PASSAGE PROVIDED –
[MLton] WideChar

Stephen Weeks MLton@mlton.org
Wed, 15 Dec 2004 23:41:07 -0800

> What I don't like about your ENCODING signature is that it is a growing
> interface. One of the rules I've had beaten into me over years of C++
> development is that abstract base classes must never add new methods.
> OTOH, the nature of encodings being added IS that the interface grows.

Yes, but I don't see why this is worse than using strings.  With
ENCODING, when the interface grows (i.e. new encodings become
universally known) the documented interface grows.  With strings, the
interface still grows (certain strings corresponding to the new
encodings are now treated specially), but it isn't documented in the

> Sticking with your api and combining the suggestions I've heard:
> signature UNICODE_ENCODING =
>   sig
>     eqtype encoding (* why define equals? just use an eqtype *)

DATA EXCERPTS –
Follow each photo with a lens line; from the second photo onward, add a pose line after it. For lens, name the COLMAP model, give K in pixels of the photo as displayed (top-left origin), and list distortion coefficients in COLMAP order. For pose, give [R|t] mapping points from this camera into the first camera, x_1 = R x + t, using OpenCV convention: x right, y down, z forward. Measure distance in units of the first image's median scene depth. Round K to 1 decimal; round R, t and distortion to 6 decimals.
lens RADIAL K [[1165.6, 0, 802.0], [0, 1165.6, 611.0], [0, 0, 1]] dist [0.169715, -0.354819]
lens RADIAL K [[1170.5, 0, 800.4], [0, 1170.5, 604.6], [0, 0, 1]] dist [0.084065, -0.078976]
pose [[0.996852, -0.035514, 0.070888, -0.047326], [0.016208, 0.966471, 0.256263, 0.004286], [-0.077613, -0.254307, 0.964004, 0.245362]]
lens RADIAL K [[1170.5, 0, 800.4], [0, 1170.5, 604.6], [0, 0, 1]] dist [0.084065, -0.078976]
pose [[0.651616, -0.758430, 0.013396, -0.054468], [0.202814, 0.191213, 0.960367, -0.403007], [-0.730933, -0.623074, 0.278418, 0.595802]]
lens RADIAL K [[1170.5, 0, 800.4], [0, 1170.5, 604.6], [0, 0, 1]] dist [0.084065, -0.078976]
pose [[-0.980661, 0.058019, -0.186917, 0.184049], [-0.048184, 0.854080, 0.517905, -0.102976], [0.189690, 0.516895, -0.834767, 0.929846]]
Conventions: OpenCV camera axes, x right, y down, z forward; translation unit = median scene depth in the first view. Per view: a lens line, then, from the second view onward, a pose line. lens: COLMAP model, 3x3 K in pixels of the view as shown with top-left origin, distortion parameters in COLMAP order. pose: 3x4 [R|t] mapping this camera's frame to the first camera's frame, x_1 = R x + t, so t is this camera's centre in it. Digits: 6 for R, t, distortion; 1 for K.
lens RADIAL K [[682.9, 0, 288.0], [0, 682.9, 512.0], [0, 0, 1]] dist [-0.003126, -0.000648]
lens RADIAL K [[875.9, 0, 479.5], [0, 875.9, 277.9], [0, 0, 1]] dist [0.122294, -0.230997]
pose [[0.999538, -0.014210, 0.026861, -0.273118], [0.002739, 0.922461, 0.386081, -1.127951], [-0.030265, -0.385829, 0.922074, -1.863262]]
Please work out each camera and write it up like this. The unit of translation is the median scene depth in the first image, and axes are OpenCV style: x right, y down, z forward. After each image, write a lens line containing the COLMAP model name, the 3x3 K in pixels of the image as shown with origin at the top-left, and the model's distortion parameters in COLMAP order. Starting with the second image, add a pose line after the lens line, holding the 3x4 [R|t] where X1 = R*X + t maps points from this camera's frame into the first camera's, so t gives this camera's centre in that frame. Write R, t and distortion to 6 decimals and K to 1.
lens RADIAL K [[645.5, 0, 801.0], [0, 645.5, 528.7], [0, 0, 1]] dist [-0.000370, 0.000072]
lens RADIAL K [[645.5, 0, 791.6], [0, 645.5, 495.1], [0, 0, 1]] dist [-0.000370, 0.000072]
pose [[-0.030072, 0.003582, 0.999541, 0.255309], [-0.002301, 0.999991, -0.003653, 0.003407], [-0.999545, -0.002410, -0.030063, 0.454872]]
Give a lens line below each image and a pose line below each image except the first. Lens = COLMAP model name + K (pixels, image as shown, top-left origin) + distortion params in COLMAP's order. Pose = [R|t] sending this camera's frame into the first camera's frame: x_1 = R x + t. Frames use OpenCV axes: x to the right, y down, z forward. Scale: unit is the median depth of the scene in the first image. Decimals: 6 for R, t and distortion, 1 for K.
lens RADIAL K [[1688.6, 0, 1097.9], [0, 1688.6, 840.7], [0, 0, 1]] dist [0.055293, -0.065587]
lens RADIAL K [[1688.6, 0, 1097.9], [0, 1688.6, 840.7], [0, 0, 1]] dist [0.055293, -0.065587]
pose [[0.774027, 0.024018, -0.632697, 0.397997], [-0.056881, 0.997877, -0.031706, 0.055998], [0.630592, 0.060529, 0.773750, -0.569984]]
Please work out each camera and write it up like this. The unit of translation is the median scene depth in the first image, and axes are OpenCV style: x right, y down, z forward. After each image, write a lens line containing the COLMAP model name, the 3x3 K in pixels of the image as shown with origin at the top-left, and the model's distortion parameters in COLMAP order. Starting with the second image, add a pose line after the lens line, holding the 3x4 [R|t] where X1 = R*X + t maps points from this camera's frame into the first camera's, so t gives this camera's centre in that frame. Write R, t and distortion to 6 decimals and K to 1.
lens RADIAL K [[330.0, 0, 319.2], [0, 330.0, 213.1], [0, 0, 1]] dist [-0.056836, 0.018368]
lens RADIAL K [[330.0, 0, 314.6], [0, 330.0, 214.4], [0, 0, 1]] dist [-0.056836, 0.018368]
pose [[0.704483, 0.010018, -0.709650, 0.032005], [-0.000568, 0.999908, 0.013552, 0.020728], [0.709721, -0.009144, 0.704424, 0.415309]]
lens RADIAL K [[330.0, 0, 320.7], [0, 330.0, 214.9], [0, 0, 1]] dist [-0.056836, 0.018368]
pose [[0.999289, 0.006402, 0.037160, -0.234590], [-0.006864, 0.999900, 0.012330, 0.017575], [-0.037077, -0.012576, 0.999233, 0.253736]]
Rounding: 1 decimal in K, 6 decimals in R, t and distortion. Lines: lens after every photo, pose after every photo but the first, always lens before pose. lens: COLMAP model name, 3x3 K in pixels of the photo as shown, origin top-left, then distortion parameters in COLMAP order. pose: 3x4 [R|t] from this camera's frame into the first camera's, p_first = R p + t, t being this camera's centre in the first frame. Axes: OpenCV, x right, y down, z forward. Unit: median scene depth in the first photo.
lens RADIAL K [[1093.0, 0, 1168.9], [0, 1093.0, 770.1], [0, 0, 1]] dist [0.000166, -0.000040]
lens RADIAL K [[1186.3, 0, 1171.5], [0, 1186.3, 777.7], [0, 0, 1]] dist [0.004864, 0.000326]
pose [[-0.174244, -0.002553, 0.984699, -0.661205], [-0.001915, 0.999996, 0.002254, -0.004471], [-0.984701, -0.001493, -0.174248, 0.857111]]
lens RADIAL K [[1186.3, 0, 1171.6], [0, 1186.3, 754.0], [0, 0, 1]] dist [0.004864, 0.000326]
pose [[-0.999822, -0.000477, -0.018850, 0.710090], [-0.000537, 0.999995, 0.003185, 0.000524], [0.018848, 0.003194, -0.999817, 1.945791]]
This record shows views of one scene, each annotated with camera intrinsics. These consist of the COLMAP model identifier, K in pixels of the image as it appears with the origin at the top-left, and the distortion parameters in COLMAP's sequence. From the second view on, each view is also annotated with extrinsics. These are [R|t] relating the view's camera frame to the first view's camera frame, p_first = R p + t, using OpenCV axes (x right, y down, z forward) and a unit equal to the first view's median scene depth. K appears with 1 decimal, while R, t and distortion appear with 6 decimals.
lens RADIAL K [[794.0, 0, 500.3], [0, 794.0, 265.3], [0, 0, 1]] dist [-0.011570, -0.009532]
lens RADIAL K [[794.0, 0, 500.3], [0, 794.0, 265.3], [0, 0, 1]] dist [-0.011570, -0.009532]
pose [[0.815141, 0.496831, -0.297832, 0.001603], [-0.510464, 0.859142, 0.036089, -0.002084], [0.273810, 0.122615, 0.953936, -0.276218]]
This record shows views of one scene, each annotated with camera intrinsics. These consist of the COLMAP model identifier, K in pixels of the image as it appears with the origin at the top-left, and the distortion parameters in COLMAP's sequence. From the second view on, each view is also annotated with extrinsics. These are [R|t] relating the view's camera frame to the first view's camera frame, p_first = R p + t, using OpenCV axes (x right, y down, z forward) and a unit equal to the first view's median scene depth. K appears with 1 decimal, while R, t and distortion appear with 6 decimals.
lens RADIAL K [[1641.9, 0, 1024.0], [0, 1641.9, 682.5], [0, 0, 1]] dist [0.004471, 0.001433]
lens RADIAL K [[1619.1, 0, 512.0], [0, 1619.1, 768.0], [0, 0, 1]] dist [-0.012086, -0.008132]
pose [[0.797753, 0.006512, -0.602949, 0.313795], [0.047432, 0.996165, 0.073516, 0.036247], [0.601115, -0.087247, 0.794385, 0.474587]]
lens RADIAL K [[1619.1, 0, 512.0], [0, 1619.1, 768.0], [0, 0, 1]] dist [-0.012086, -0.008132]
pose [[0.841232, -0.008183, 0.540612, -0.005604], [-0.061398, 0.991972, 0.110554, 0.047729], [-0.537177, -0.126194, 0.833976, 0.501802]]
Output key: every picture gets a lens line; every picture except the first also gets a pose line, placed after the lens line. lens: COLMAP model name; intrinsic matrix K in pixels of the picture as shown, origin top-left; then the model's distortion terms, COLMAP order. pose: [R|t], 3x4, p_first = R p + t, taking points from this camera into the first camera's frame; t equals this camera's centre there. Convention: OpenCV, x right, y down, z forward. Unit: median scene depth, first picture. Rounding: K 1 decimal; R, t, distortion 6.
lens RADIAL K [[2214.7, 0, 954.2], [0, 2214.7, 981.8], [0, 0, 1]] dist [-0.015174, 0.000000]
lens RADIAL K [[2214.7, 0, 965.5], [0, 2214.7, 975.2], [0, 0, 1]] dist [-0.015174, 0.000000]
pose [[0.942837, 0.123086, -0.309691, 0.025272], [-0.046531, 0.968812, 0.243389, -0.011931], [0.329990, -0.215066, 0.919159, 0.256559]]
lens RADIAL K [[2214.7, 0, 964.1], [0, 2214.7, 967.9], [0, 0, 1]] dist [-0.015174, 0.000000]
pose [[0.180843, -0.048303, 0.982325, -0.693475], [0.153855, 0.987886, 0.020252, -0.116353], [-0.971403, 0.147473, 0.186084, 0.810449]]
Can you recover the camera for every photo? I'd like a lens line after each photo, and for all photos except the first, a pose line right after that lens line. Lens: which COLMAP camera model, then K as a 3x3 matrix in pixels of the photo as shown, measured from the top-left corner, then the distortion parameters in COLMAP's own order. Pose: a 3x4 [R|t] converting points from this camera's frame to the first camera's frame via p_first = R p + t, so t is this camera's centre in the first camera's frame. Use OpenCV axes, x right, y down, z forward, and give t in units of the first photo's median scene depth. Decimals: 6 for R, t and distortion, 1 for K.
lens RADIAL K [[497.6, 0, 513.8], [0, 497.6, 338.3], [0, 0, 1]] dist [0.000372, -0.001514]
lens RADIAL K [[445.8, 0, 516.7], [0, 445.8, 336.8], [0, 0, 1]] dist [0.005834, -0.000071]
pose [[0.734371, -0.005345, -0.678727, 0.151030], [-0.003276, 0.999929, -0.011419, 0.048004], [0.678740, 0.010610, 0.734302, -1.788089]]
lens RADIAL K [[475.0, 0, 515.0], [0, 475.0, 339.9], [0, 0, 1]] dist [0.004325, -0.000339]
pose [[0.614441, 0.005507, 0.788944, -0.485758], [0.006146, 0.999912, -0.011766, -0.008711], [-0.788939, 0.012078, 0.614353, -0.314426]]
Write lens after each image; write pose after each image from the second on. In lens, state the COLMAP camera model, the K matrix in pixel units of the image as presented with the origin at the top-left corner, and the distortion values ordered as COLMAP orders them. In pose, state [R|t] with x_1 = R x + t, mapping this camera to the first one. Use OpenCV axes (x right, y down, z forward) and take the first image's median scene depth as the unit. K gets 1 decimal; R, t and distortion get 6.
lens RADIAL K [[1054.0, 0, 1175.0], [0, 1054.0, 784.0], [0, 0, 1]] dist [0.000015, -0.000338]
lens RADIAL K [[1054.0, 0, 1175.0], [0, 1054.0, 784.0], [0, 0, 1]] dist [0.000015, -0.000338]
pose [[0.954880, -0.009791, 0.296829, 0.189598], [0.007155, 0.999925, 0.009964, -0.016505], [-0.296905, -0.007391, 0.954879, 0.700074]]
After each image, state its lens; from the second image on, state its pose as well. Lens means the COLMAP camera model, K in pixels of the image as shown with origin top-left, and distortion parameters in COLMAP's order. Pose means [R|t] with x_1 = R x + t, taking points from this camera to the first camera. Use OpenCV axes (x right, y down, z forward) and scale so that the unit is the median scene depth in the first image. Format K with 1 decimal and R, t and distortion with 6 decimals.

ACTIVITY LIST –
A: In the MLton WideChar message, list every distinct term at least two letters long that is written entirely in capital letters, counting underscores as part of a term.
B: Carry on the MLton WideChar message past its last line.

ANSWERS FOR EACH ITEM –
A: ENCODING, OTOH, IS, UNICODE_ENCODING

B:
Using eqtype is bad for a few reasons.  First, it forces the object to
be implemented in a certain way (for example, the object can not
contain any functions).  Second, it doesn't allow the programmer to
define his own notion of equality, or to change the notion if the
object's implementation changes.  Third, the MLton convention is for
structures to have an equals function :-).  This convention allows
different structures that implement equality functions in different
ways to be used in the same way by clients (either programmers or
functors).  So, stick with the equals function, even if it is
implemented by = underneath.

Also, the MLton convention is to call the single type defined by a
signature t.  This avoids repeated names, and also makes it easier to
use different structures in the same way (again, either by programmers
or functors).

Another MLton convention is to use tupling, not currying.  Currying is
reserved for when the partial application does interesting

I didn't see the need for separate signatures, or for putting the
encode and decode functions in their own structure.  I also think the
fromChar and toChar functions belong in the (MLton extension of the)
WideString module.

Applying all these changes gives the following.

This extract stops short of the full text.